Позавчера они кормили уточек в пруду, а вчера – ели шашлык на заднем дворе, запивая ароматным глинтвейном.
И вот уже утренник подходит к концу, и Дед Мороз раздает всем сладкие подарки. Хитрый Василий Аркадьевич пытается выменять карамельки из своей коробочки на вкусные шоколадные конфеты. Все отказываются: дураков нет. А Анна Семеновна взяла и поменялась: семь железных хлебов почти изглоданы, что ей какие-то карамельки…
ВОЗ считает, что с семидесяти пяти лет начинается старость. Иногда, по ночам, Анна Семеновна различает в темноте силуэт этой старости: она заглядывает в окна, стучится в них ветками и косым дождем, скребется в дверь, надсадно кашляет, пахнет лекарствами и нафталином. Но она не сможет войти в дом, пока ее не пригласят: как и любая нечисть.

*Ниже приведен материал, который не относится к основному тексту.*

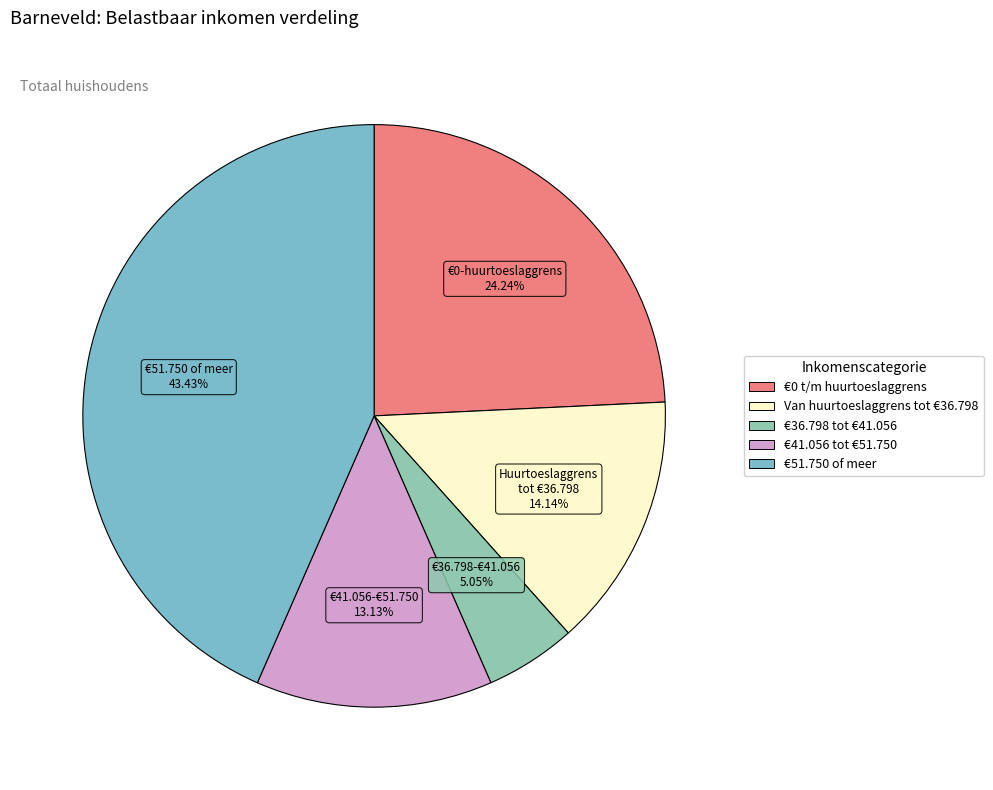

Is it true that €51.750 of meer is 32% of the pie?

False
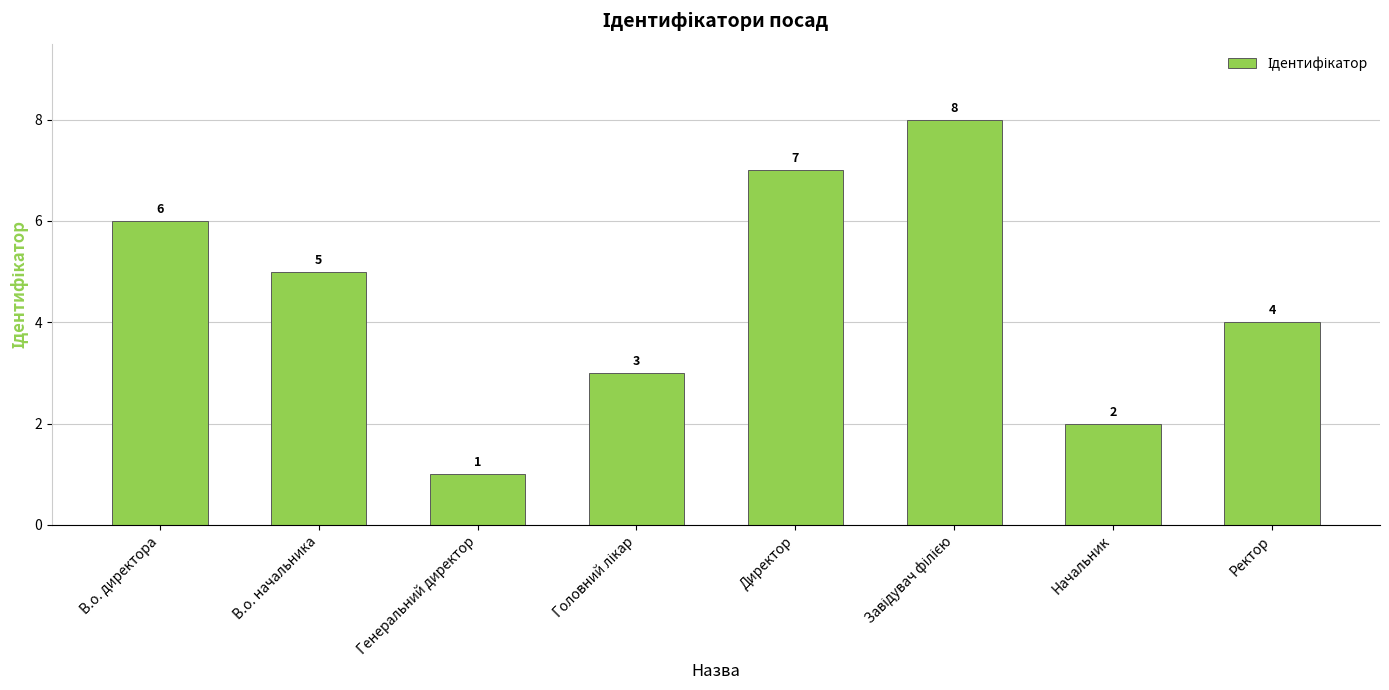

At which category does the chart reach its minimum across all series?

Генеральний директор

Да, Анна Семеновна не может уже сесть на шпагат: двадцать лет назад могла. Но старость начнется в тот момент, когда ей больше не захочется покупать саженцы фиолетовых роз, добавлять в борщ зеленый горошек, носить модные белые кроссовки и делать маникюр. Не захочется кататься с ледяной горки на «ватрушке» и учиться у внука приемам карате. Бегать на лыжах, читать журнал «ЗОЖ» и ходить в театр на современный балет «Три маски короля». И даже утренника этого не захочется…
Маски зверей остались лежать рядом с елкой. Праздничные огоньки погасли. Дед Мороз со Снегурочкой курят на заднем крыльце, обсуждая несвежую шаурму, съеденную кем-то утром на автозаправке, и цены на бензин.

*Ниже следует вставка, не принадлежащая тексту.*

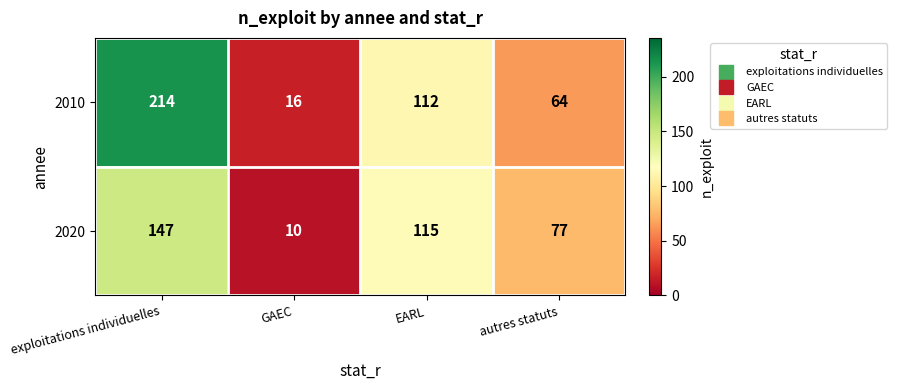

The value of 2020 at EARL is 25. True or false?

False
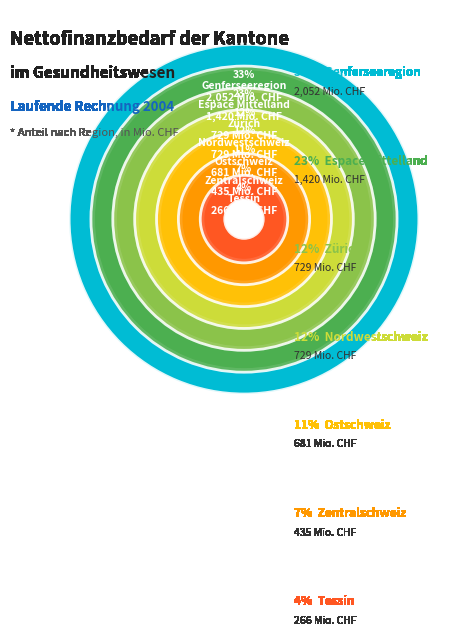

Count the number of slices in the pie.

7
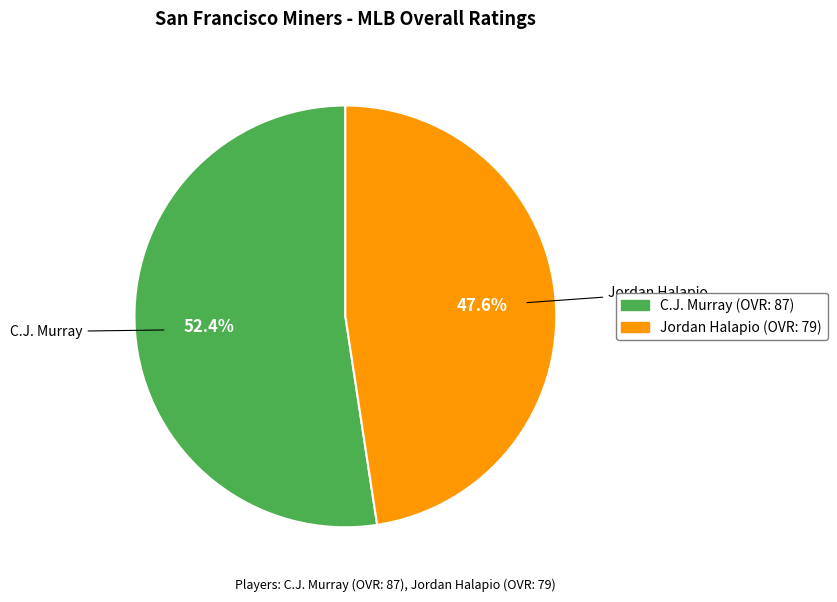

Which has a higher value, C.J. Murray or Jordan Halapio?

C.J. Murray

…Однажды все ребята-зверята, все мальчики-зайчики, котики и лисоньки услышат трель первого звонка. Приглашение в главное свое путешествие. И Анна Семеновна с большим рюкзаком легко, как пушинка, заскользит по тонкой корочке мокрого льда – пока ее силуэт не растворится в снежном мареве.

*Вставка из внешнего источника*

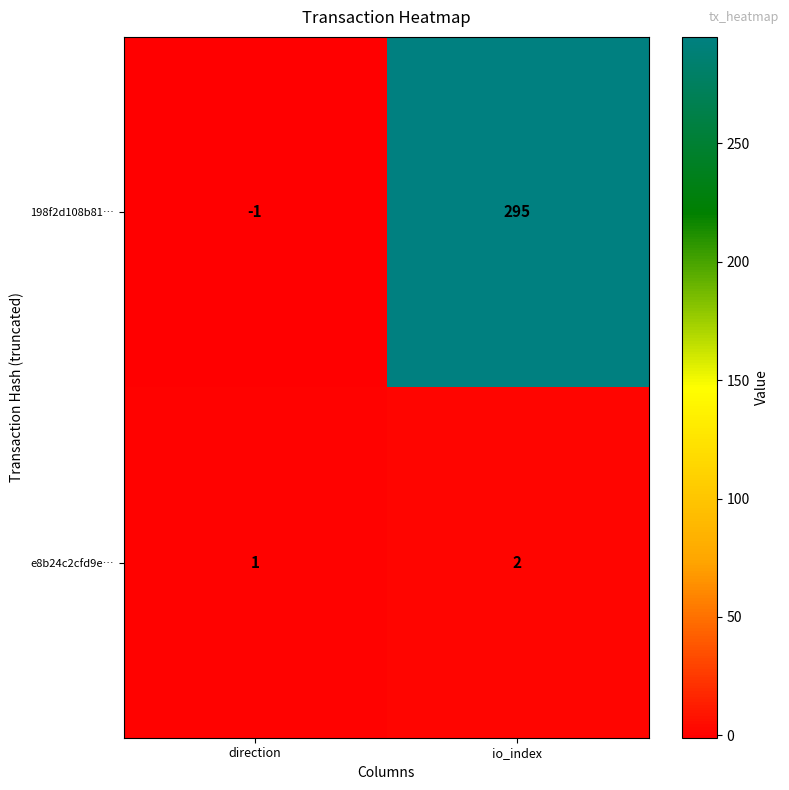

The 198f2d108b81… series shows -1 at direction. True or false?

True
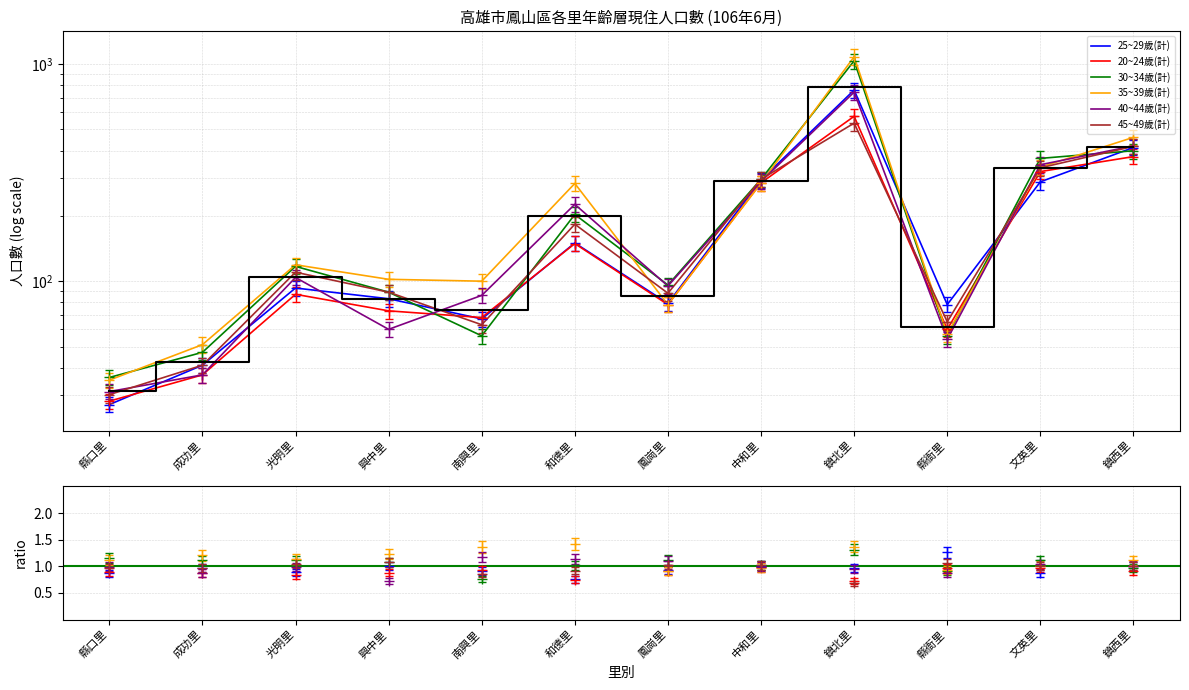

What is the greatest value displayed?

1082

Всегда восхищаюсь такими вот неунывающими людьми. Кажется, они из какой-то другой вселенной. Когда все вокруг ноют и впадают в депрессию, они просто живут, не теряя ни одного драгоценного мгновения...
Да, я тоже восхищаюсь энергией и оптимизмом таких людей, даже если не разделяю их взгляды на жизнь. Они очень стойкие, этого у них не отнять. К сожалению, я не отношусь к подобным людям...
Очень нравится, как ты пишешь, Дина!